Put the data below, from its first line through the line with "genus: Aquilegia", into a JSON list of strings with one string per line, both ends included and blank lines omitted.

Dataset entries
......

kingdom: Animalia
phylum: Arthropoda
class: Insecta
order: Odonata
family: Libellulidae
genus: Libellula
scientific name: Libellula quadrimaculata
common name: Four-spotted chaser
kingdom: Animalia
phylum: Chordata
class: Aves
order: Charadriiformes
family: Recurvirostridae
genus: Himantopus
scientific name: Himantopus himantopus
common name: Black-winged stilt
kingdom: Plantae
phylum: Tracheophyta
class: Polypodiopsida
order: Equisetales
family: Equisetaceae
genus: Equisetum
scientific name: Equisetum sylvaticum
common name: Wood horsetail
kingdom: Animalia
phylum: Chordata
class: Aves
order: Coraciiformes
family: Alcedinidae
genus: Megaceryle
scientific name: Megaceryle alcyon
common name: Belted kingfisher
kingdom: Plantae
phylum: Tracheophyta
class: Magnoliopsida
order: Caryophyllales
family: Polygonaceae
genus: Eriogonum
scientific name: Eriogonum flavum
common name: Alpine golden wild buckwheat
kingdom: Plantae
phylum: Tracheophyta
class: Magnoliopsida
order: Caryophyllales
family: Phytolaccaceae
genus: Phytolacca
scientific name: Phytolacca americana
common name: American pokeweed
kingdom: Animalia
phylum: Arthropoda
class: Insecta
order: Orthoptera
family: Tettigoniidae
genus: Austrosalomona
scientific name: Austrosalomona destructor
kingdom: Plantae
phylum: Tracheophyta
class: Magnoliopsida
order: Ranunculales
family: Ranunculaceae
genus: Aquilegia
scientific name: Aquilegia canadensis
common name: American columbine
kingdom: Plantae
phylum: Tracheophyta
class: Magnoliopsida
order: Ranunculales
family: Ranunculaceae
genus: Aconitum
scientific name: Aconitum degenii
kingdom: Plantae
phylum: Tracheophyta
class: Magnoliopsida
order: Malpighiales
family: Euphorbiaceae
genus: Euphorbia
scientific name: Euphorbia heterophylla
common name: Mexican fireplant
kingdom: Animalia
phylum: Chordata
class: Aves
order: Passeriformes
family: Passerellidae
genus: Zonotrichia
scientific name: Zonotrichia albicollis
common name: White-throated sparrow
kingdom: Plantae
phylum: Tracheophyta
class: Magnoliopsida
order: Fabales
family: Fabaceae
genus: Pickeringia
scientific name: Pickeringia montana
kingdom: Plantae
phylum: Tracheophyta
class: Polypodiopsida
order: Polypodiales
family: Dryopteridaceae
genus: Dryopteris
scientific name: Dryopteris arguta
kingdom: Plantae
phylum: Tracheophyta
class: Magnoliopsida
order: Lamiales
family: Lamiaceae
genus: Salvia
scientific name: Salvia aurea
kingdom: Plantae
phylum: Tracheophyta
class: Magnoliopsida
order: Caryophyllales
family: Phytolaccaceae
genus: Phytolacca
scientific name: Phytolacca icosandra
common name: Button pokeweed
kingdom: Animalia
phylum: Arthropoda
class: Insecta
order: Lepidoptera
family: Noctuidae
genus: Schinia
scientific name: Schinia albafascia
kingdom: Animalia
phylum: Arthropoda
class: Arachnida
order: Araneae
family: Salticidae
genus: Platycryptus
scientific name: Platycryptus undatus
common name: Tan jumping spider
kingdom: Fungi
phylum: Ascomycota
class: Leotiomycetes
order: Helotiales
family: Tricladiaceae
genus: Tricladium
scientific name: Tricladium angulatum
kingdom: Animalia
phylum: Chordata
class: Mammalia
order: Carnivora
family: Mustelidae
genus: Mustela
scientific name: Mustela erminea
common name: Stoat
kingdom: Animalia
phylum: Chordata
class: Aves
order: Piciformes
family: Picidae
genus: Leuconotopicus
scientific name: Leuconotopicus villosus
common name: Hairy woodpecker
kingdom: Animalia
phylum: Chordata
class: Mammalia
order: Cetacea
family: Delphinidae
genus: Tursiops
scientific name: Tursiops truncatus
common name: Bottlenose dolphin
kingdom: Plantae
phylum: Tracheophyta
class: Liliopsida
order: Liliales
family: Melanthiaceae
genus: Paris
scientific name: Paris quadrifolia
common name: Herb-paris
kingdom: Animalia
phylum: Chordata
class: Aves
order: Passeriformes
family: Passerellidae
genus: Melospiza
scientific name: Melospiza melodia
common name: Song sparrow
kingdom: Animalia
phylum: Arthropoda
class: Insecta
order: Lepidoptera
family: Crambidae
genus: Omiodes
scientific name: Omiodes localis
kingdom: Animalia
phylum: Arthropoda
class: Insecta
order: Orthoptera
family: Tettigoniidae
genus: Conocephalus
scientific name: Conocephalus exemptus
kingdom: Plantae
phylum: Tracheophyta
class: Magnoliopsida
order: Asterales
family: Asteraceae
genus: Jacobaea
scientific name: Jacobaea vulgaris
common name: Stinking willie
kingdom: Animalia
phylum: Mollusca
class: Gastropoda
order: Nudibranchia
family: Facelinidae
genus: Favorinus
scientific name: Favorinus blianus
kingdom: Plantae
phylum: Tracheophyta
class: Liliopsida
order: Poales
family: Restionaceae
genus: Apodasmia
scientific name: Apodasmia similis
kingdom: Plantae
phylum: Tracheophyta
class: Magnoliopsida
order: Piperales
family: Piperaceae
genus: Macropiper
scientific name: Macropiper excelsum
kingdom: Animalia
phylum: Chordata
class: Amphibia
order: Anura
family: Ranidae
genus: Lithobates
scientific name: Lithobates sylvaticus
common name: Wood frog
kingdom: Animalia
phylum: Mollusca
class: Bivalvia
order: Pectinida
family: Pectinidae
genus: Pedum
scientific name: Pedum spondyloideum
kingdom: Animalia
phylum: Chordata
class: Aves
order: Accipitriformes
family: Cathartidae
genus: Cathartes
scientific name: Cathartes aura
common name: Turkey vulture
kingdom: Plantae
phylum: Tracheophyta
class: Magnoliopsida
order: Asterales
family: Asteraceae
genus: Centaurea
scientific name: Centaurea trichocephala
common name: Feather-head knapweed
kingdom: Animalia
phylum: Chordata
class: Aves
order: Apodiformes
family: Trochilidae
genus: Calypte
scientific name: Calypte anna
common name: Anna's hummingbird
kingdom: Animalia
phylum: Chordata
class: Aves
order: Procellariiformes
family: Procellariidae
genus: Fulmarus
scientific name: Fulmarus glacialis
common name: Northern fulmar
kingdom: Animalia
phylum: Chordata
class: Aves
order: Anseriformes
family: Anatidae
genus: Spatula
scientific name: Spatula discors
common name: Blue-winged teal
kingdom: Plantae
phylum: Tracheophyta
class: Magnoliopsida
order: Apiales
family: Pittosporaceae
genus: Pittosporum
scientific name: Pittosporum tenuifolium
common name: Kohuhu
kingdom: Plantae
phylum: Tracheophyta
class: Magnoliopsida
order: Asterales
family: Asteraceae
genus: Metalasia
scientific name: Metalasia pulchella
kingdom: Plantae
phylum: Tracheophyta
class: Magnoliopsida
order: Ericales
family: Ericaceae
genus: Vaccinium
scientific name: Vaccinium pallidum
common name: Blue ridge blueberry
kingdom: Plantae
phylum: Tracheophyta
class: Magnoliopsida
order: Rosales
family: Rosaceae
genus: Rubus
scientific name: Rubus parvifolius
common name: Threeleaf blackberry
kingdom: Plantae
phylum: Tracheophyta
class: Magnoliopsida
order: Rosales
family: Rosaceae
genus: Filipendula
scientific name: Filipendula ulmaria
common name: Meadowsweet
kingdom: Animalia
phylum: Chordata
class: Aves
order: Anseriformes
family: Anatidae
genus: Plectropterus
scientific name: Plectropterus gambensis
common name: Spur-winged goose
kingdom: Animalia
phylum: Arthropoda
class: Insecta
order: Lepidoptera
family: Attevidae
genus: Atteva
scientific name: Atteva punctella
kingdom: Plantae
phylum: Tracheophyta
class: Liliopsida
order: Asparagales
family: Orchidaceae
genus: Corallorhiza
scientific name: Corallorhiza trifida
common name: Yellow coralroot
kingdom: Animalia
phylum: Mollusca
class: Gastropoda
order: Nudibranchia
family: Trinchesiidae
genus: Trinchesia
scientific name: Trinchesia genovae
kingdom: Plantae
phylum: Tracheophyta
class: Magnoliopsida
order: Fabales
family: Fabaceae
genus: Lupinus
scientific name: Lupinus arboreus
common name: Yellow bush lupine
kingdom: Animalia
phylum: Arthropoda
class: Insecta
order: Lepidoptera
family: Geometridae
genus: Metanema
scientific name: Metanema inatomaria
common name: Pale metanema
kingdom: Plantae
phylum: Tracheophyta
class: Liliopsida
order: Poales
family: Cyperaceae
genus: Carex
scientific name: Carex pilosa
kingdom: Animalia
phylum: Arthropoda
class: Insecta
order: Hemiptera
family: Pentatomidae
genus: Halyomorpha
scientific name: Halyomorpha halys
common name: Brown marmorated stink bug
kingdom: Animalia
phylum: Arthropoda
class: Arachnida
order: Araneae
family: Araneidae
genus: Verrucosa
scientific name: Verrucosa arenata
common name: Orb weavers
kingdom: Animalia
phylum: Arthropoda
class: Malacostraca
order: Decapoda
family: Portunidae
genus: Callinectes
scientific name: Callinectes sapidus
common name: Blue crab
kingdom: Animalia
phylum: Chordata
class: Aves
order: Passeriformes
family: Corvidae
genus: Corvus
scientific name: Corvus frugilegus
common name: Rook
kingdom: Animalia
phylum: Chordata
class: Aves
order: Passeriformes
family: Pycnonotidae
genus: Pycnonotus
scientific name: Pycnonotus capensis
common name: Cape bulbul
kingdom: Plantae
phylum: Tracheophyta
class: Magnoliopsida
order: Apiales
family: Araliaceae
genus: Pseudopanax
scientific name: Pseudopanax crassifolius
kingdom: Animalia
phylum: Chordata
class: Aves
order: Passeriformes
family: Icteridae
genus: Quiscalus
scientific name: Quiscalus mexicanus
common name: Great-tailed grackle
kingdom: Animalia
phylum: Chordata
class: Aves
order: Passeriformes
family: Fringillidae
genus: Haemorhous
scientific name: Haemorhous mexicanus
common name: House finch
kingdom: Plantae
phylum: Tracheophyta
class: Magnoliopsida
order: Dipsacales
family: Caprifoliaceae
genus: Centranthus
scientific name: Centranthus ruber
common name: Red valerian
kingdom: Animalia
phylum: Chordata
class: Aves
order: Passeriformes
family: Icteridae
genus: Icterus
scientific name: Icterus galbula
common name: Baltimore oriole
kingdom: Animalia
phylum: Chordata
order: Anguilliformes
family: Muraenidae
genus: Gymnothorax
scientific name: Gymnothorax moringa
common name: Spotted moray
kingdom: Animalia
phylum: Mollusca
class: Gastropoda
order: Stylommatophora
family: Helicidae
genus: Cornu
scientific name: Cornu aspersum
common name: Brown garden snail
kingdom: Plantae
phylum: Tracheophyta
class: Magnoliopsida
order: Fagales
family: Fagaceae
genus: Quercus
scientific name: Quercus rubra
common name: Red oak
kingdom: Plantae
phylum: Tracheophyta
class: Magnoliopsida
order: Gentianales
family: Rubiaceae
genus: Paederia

......

* _Answer to the problem_:
[
  "kingdom: Animalia",
  "phylum: Arthropoda",
  "class: Insecta",
  "order: Odonata",
  "family: Libellulidae",
  "genus: Libellula",
  "scientific name: Libellula quadrimaculata",
  "common name: Four-spotted chaser",
  "kingdom: Animalia",
  "phylum: Chordata",
  "class: Aves",
  "order: Charadriiformes",
  "family: Recurvirostridae",
  "genus: Himantopus",
  "scientific name: Himantopus himantopus",
  "common name: Black-winged stilt",
  "kingdom: Plantae",
  "phylum: Tracheophyta",
  "class: Polypodiopsida",
  "order: Equisetales",
  "family: Equisetaceae",
  "genus: Equisetum",
  "scientific name: Equisetum sylvaticum",
  "common name: Wood horsetail",
  "kingdom: Animalia",
  "phylum: Chordata",
  "class: Aves",
  "order: Coraciiformes",
  "family: Alcedinidae",
  "genus: Megaceryle",
  "scientific name: Megaceryle alcyon",
  "common name: Belted kingfisher",
  "kingdom: Plantae",
  "phylum: Tracheophyta",
  "class: Magnoliopsida",
  "order: Caryophyllales",
  "family: Polygonaceae",
  "genus: Eriogonum",
  "scientific name: Eriogonum flavum",
  "common name: Alpine golden wild buckwheat",
  "kingdom: Plantae",
  "phylum: Tracheophyta",
  "class: Magnoliopsida",
  "order: Caryophyllales",
  "family: Phytolaccaceae",
  "genus: Phytolacca",
  "scientific name: Phytolacca americana",
  "common name: American pokeweed",
  "kingdom: Animalia",
  "phylum: Arthropoda",
  "class: Insecta",
  "order: Orthoptera",
  "family: Tettigoniidae",
  "genus: Austrosalomona",
  "scientific name: Austrosalomona destructor",
  "kingdom: Plantae",
  "phylum: Tracheophyta",
  "class: Magnoliopsida",
  "order: Ranunculales",
  "family: Ranunculaceae",
  "genus: Aquilegia"
]